L'expert ajoute que « bien que l'Europe soit moins directement exposée aux exportations de GNL qatari que la Chine et d'autres clients asiatiques », ce gel du trafic dans le détroit d'Ormuz « intensifiera la concurrence mondiale pour les flux de GNL restants ».

Les autorités françaises tentent de rassurer

Face à cette situation volatile, le ministre de l'Économie Roland Lescure et le gouverneur de la Banque de France François Villeroy de Galhau se sont voulus rassurants ce mardi concernant la situation économique française. Tout en affirmant suivre « de très près » les développements de la crise, ils ont cherché à apaiser les inquiétudes.

Lors d'un point presse à Bercy, Roland Lescure a reconnu que ce conflit créait des « incertitudes économiques et financières » que le gouvernement doit « suivre de très près ». Cependant, il a assuré qu'il n'y avait « aucun risque d'approvisionnement à court terme en France ni sur le gaz, ni sur l'essence ».

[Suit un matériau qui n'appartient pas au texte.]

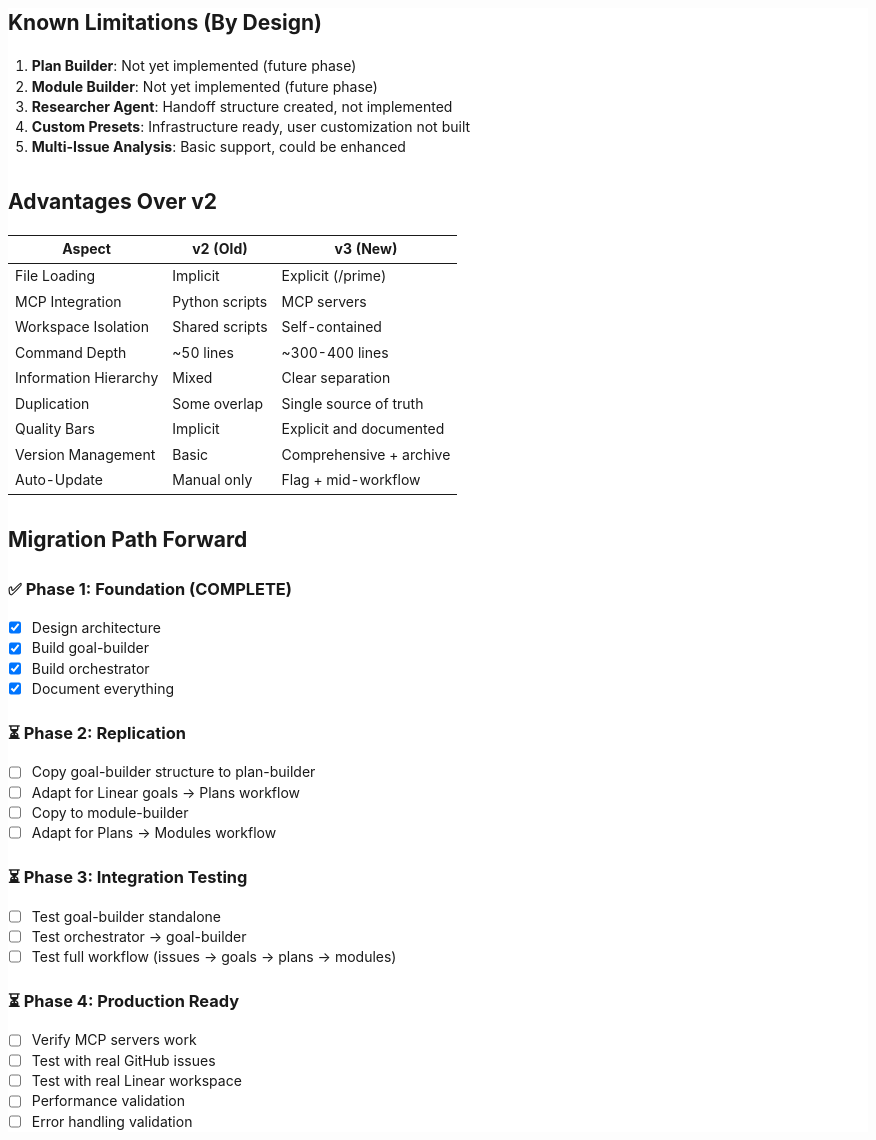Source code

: ## Known Limitations (By Design)

1. **Plan Builder**: Not yet implemented (future phase)
2. **Module Builder**: Not yet implemented (future phase)
3. **Researcher Agent**: Handoff structure created, not implemented
4. **Custom Presets**: Infrastructure ready, user customization not built
5. **Multi-Issue Analysis**: Basic support, could be enhanced

## Advantages Over v2

| Aspect | v2 (Old) | v3 (New) |
|--------|----------|----------|
| File Loading | Implicit | Explicit (/prime) |
| MCP Integration | Python scripts | MCP servers |
| Workspace Isolation | Shared scripts | Self-contained |
| Command Depth | ~50 lines | ~300-400 lines |
| Information Hierarchy | Mixed | Clear separation |
| Duplication | Some overlap | Single source of truth |
| Quality Bars | Implicit | Explicit and documented |
| Version Management | Basic | Comprehensive + archive |
| Auto-Update | Manual only | Flag + mid-workflow |

## Migration Path Forward

### ✅ Phase 1: Foundation (COMPLETE)
- [x] Design architecture
- [x] Build goal-builder
- [x] Build orchestrator
- [x] Document everything

### ⏳ Phase 2: Replication
- [ ] Copy goal-builder structure to plan-builder
- [ ] Adapt for Linear goals → Plans workflow
- [ ] Copy to module-builder
- [ ] Adapt for Plans → Modules workflow

### ⏳ Phase 3: Integration Testing
- [ ] Test goal-builder standalone
- [ ] Test orchestrator → goal-builder
- [ ] Test full workflow (issues → goals → plans → modules)

### ⏳ Phase 4: Production Ready
- [ ] Verify MCP servers work
- [ ] Test with real GitHub issues
- [ ] Test with real Linear workspace
- [ ] Performance validation
- [ ] Error handling validation
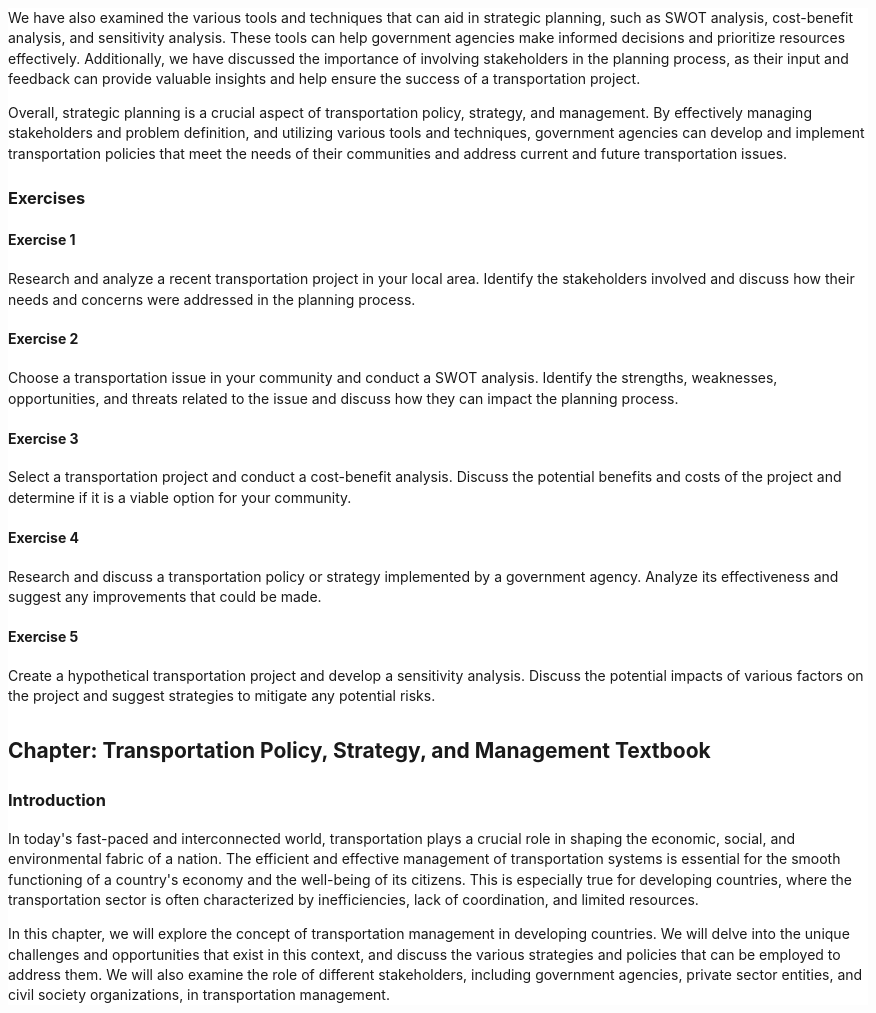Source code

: We have also examined the various tools and techniques that can aid in strategic planning, such as SWOT analysis, cost-benefit analysis, and sensitivity analysis. These tools can help government agencies make informed decisions and prioritize resources effectively. Additionally, we have discussed the importance of involving stakeholders in the planning process, as their input and feedback can provide valuable insights and help ensure the success of a transportation project.

Overall, strategic planning is a crucial aspect of transportation policy, strategy, and management. By effectively managing stakeholders and problem definition, and utilizing various tools and techniques, government agencies can develop and implement transportation policies that meet the needs of their communities and address current and future transportation issues.

### Exercises

#### Exercise 1
Research and analyze a recent transportation project in your local area. Identify the stakeholders involved and discuss how their needs and concerns were addressed in the planning process.

#### Exercise 2
Choose a transportation issue in your community and conduct a SWOT analysis. Identify the strengths, weaknesses, opportunities, and threats related to the issue and discuss how they can impact the planning process.

#### Exercise 3
Select a transportation project and conduct a cost-benefit analysis. Discuss the potential benefits and costs of the project and determine if it is a viable option for your community.

#### Exercise 4
Research and discuss a transportation policy or strategy implemented by a government agency. Analyze its effectiveness and suggest any improvements that could be made.

#### Exercise 5
Create a hypothetical transportation project and develop a sensitivity analysis. Discuss the potential impacts of various factors on the project and suggest strategies to mitigate any potential risks.


## Chapter: Transportation Policy, Strategy, and Management Textbook

### Introduction

In today's fast-paced and interconnected world, transportation plays a crucial role in shaping the economic, social, and environmental fabric of a nation. The efficient and effective management of transportation systems is essential for the smooth functioning of a country's economy and the well-being of its citizens. This is especially true for developing countries, where the transportation sector is often characterized by inefficiencies, lack of coordination, and limited resources.

In this chapter, we will explore the concept of transportation management in developing countries. We will delve into the unique challenges and opportunities that exist in this context, and discuss the various strategies and policies that can be employed to address them. We will also examine the role of different stakeholders, including government agencies, private sector entities, and civil society organizations, in transportation management.
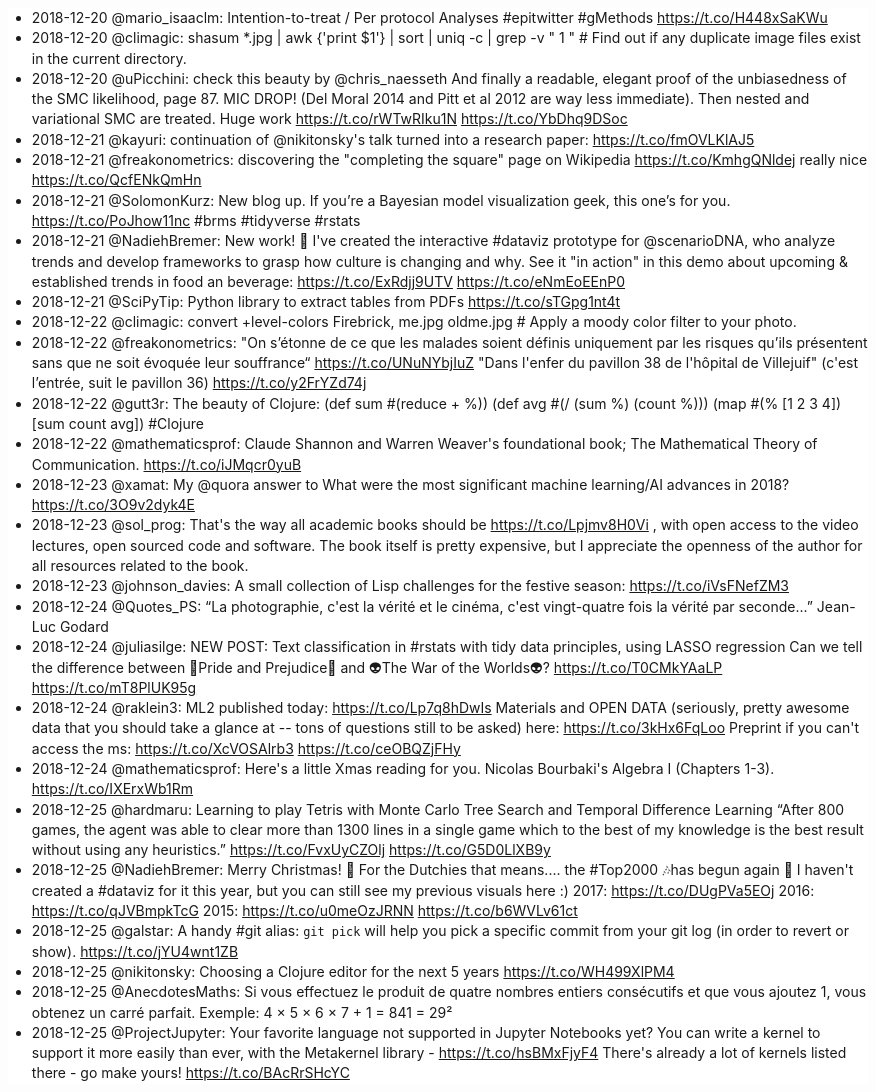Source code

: - 2018-12-20 @mario_isaaclm: Intention-to-treat / Per protocol Analyses #epitwitter #gMethods https://t.co/H448xSaKWu
- 2018-12-20 @climagic: shasum *.jpg | awk {'print $1'} | sort | uniq -c | grep -v " 1 " # Find out if any duplicate image files exist in the current directory.
- 2018-12-20 @uPicchini: check this beauty by @chris_naesseth And finally a readable, elegant proof of the unbiasedness of the SMC likelihood, page 87. MIC DROP! (Del Moral 2014 and Pitt et al 2012 are way less immediate). Then nested and variational SMC are treated. Huge work https://t.co/rWTwRIku1N https://t.co/YbDhq9DSoc
- 2018-12-21 @kayuri: continuation of @nikitonsky's talk turned into a research paper: https://t.co/fmOVLKlAJ5
- 2018-12-21 @freakonometrics: discovering the "completing the square" page on Wikipedia https://t.co/KmhgQNldej really nice https://t.co/QcfENkQmHn
- 2018-12-21 @SolomonKurz: New blog up. If you’re a Bayesian model visualization geek, this one’s for you. https://t.co/PoJhow11nc #brms #tidyverse #rstats
- 2018-12-21 @NadiehBremer: New work! 🎉 I've created the interactive #dataviz prototype for @scenarioDNA, who analyze trends and develop frameworks to grasp how culture is changing and why.  See it "in action" in this demo about upcoming &amp; established trends in food an beverage: https://t.co/ExRdjj9UTV https://t.co/eNmEoEEnP0
- 2018-12-21 @SciPyTip: Python library to extract tables from PDFs https://t.co/sTGpg1nt4t
- 2018-12-22 @climagic: convert +level-colors Firebrick, me.jpg oldme.jpg # Apply a moody color filter to your photo.
- 2018-12-22 @freakonometrics: "On s’étonne de ce que les malades soient définis uniquement par les risques qu’ils présentent sans que ne soit évoquée leur souffrance“ https://t.co/UNuNYbjIuZ "Dans l'enfer du pavillon 38 de l'hôpital de Villejuif" (c'est l’entrée, suit le pavillon 36) https://t.co/y2FrYZd74j
- 2018-12-22 @gutt3r: The beauty of Clojure:  (def sum #(reduce + %)) (def avg #(/ (sum %) (count %))) (map #(% [1 2 3 4]) [sum count avg])  #Clojure
- 2018-12-22 @mathematicsprof: Claude Shannon and Warren Weaver's foundational book; The Mathematical Theory of Communication.   https://t.co/iJMqcr0yuB
- 2018-12-23 @xamat: My @quora answer to What were the most significant machine learning/AI advances in 2018? https://t.co/3O9v2dyk4E
- 2018-12-23 @sol_prog: That's the way all academic books should be https://t.co/Lpjmv8H0Vi , with open access to the video lectures, open sourced code and software. The book itself is pretty expensive, but I appreciate the openness of the author for all resources related to the book.
- 2018-12-23 @johnson_davies: A small collection of Lisp challenges for the festive season: https://t.co/iVsFNefZM3
- 2018-12-24 @Quotes_PS: “La photographie, c'est la vérité et le cinéma, c'est vingt-quatre fois la vérité par seconde...”  Jean-Luc Godard
- 2018-12-24 @juliasilge: NEW POST: Text classification in #rstats with tidy data principles, using LASSO regression  Can we tell the difference between 💏Pride and Prejudice💏 and 👽The War of the Worlds👽?  https://t.co/T0CMkYAaLP https://t.co/mT8PlUK95g
- 2018-12-24 @raklein3: ML2 published today: https://t.co/Lp7q8hDwIs   Materials and OPEN DATA (seriously, pretty awesome data that you should take a glance at -- tons of questions still to be asked) here: https://t.co/3kHx6FqLoo  Preprint if you can't access the ms: https://t.co/XcVOSAlrb3 https://t.co/ceOBQZjFHy
- 2018-12-24 @mathematicsprof: Here's a little Xmas reading for you.  Nicolas Bourbaki's Algebra I (Chapters 1-3).  https://t.co/IXErxWb1Rm
- 2018-12-25 @hardmaru: Learning to play Tetris with Monte Carlo Tree Search and Temporal Difference Learning  “After 800 games, the agent was able to clear more than 1300 lines in a single game which to the best of my knowledge is the best result without using any heuristics.”  https://t.co/FvxUyCZOlj https://t.co/G5D0LlXB9y
- 2018-12-25 @NadiehBremer: Merry Christmas! 🎄 For the Dutchies that means.... the #Top2000 🎶has begun again 🎉 I haven't created a #dataviz for it this year, but you can still see my previous visuals here :)  2017: https://t.co/DUgPVa5EOj 2016: https://t.co/qJVBmpkTcG 2015: https://t.co/u0meOzJRNN https://t.co/b6WVLv61ct
- 2018-12-25 @galstar: A handy #git alias: `git pick` will help you pick a specific commit from your git log (in order to revert or show). https://t.co/jYU4wnt1ZB
- 2018-12-25 @nikitonsky: Choosing a Clojure editor for the next 5 years https://t.co/WH499XlPM4
- 2018-12-25 @AnecdotesMaths: Si vous effectuez le produit de quatre nombres entiers consécutifs et que vous ajoutez 1, vous obtenez un carré parfait. Exemple: 4 × 5 × 6 × 7 + 1 = 841 = 29²
- 2018-12-25 @ProjectJupyter: Your favorite language not supported in Jupyter Notebooks yet? You can write a kernel to support it more easily than ever, with the Metakernel library - https://t.co/hsBMxFjyF4 There's already a lot of kernels listed there - go make yours! https://t.co/BAcRrSHcYC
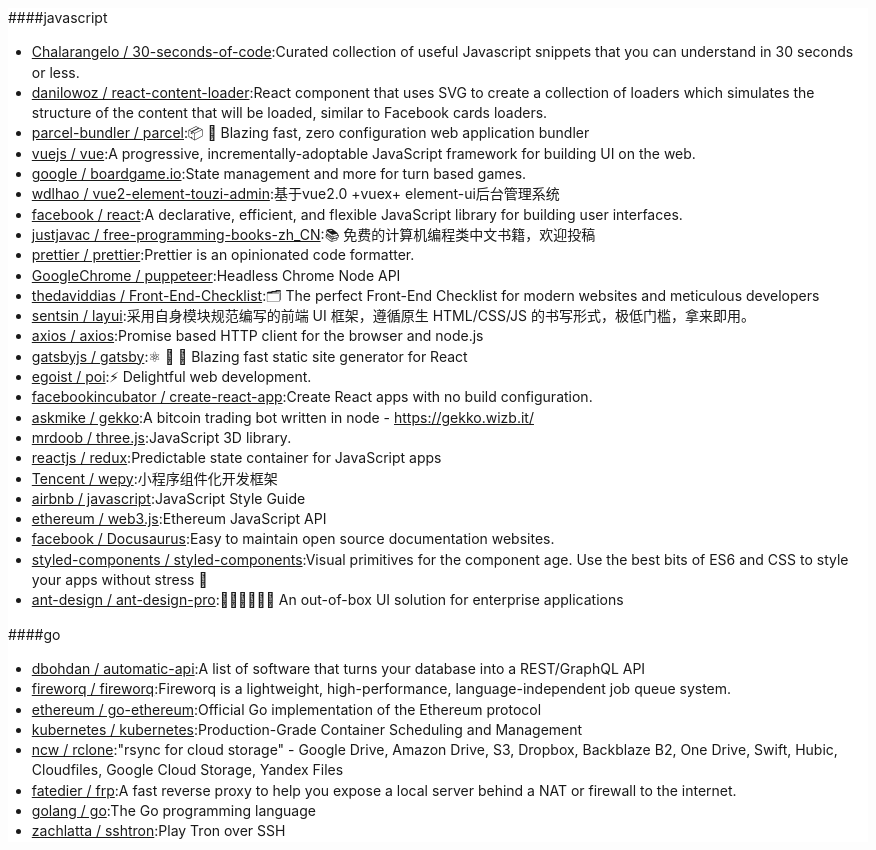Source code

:####javascript
* [Chalarangelo / 30-seconds-of-code](https://github.com/Chalarangelo/30-seconds-of-code):Curated collection of useful Javascript snippets that you can understand in 30 seconds or less.
* [danilowoz / react-content-loader](https://github.com/danilowoz/react-content-loader):React component that uses SVG to create a collection of loaders which simulates the structure of the content that will be loaded, similar to Facebook cards loaders.
* [parcel-bundler / parcel](https://github.com/parcel-bundler/parcel):📦 🚀 Blazing fast, zero configuration web application bundler
* [vuejs / vue](https://github.com/vuejs/vue):A progressive, incrementally-adoptable JavaScript framework for building UI on the web.
* [google / boardgame.io](https://github.com/google/boardgame.io):State management and more for turn based games.
* [wdlhao / vue2-element-touzi-admin](https://github.com/wdlhao/vue2-element-touzi-admin):基于vue2.0 +vuex+ element-ui后台管理系统
* [facebook / react](https://github.com/facebook/react):A declarative, efficient, and flexible JavaScript library for building user interfaces.
* [justjavac / free-programming-books-zh_CN](https://github.com/justjavac/free-programming-books-zh_CN):📚 免费的计算机编程类中文书籍，欢迎投稿
* [prettier / prettier](https://github.com/prettier/prettier):Prettier is an opinionated code formatter.
* [GoogleChrome / puppeteer](https://github.com/GoogleChrome/puppeteer):Headless Chrome Node API
* [thedaviddias / Front-End-Checklist](https://github.com/thedaviddias/Front-End-Checklist):🗂 The perfect Front-End Checklist for modern websites and meticulous developers
* [sentsin / layui](https://github.com/sentsin/layui):采用自身模块规范编写的前端 UI 框架，遵循原生 HTML/CSS/JS 的书写形式，极低门槛，拿来即用。
* [axios / axios](https://github.com/axios/axios):Promise based HTTP client for the browser and node.js
* [gatsbyjs / gatsby](https://github.com/gatsbyjs/gatsby):⚛️ 📄 🚀 Blazing fast static site generator for React
* [egoist / poi](https://github.com/egoist/poi):⚡️ Delightful web development.
* [facebookincubator / create-react-app](https://github.com/facebookincubator/create-react-app):Create React apps with no build configuration.
* [askmike / gekko](https://github.com/askmike/gekko):A bitcoin trading bot written in node - https://gekko.wizb.it/
* [mrdoob / three.js](https://github.com/mrdoob/three.js):JavaScript 3D library.
* [reactjs / redux](https://github.com/reactjs/redux):Predictable state container for JavaScript apps
* [Tencent / wepy](https://github.com/Tencent/wepy):小程序组件化开发框架
* [airbnb / javascript](https://github.com/airbnb/javascript):JavaScript Style Guide
* [ethereum / web3.js](https://github.com/ethereum/web3.js):Ethereum JavaScript API
* [facebook / Docusaurus](https://github.com/facebook/Docusaurus):Easy to maintain open source documentation websites.
* [styled-components / styled-components](https://github.com/styled-components/styled-components):Visual primitives for the component age. Use the best bits of ES6 and CSS to style your apps without stress 💅
* [ant-design / ant-design-pro](https://github.com/ant-design/ant-design-pro):👨🏻‍💻👩🏻‍💻 An out-of-box UI solution for enterprise applications

####go
* [dbohdan / automatic-api](https://github.com/dbohdan/automatic-api):A list of software that turns your database into a REST/GraphQL API
* [fireworq / fireworq](https://github.com/fireworq/fireworq):Fireworq is a lightweight, high-performance, language-independent job queue system.
* [ethereum / go-ethereum](https://github.com/ethereum/go-ethereum):Official Go implementation of the Ethereum protocol
* [kubernetes / kubernetes](https://github.com/kubernetes/kubernetes):Production-Grade Container Scheduling and Management
* [ncw / rclone](https://github.com/ncw/rclone):"rsync for cloud storage" - Google Drive, Amazon Drive, S3, Dropbox, Backblaze B2, One Drive, Swift, Hubic, Cloudfiles, Google Cloud Storage, Yandex Files
* [fatedier / frp](https://github.com/fatedier/frp):A fast reverse proxy to help you expose a local server behind a NAT or firewall to the internet.
* [golang / go](https://github.com/golang/go):The Go programming language
* [zachlatta / sshtron](https://github.com/zachlatta/sshtron):Play Tron over SSH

« Donc ne créons pas un problème qui n'existe pas. On n'a aucune raison de se ruer aujourd'hui dans les stations-service », a-t-il martelé avec insistance.

Un dispositif de crise mis en place

Le ministre a précisé qu'un dispositif spécifique avait été activé pour faire face à cette situation exceptionnelle. Ce dispositif comprend notamment une « cellule de crise qui se réunit une fois par jour » sous sa direction à Bercy. Cette cellule a pour mission de « suivre l'évolution des marchés financiers, des indicateurs économiques et, évidemment, les marchés de l'énergie ».

Cette structure de surveillance renforcée vise à anticiper les évolutions du marché et à préparer des réponses adaptées en cas de nouvelles dégradations de la situation géopolitique au Moyen-Orient.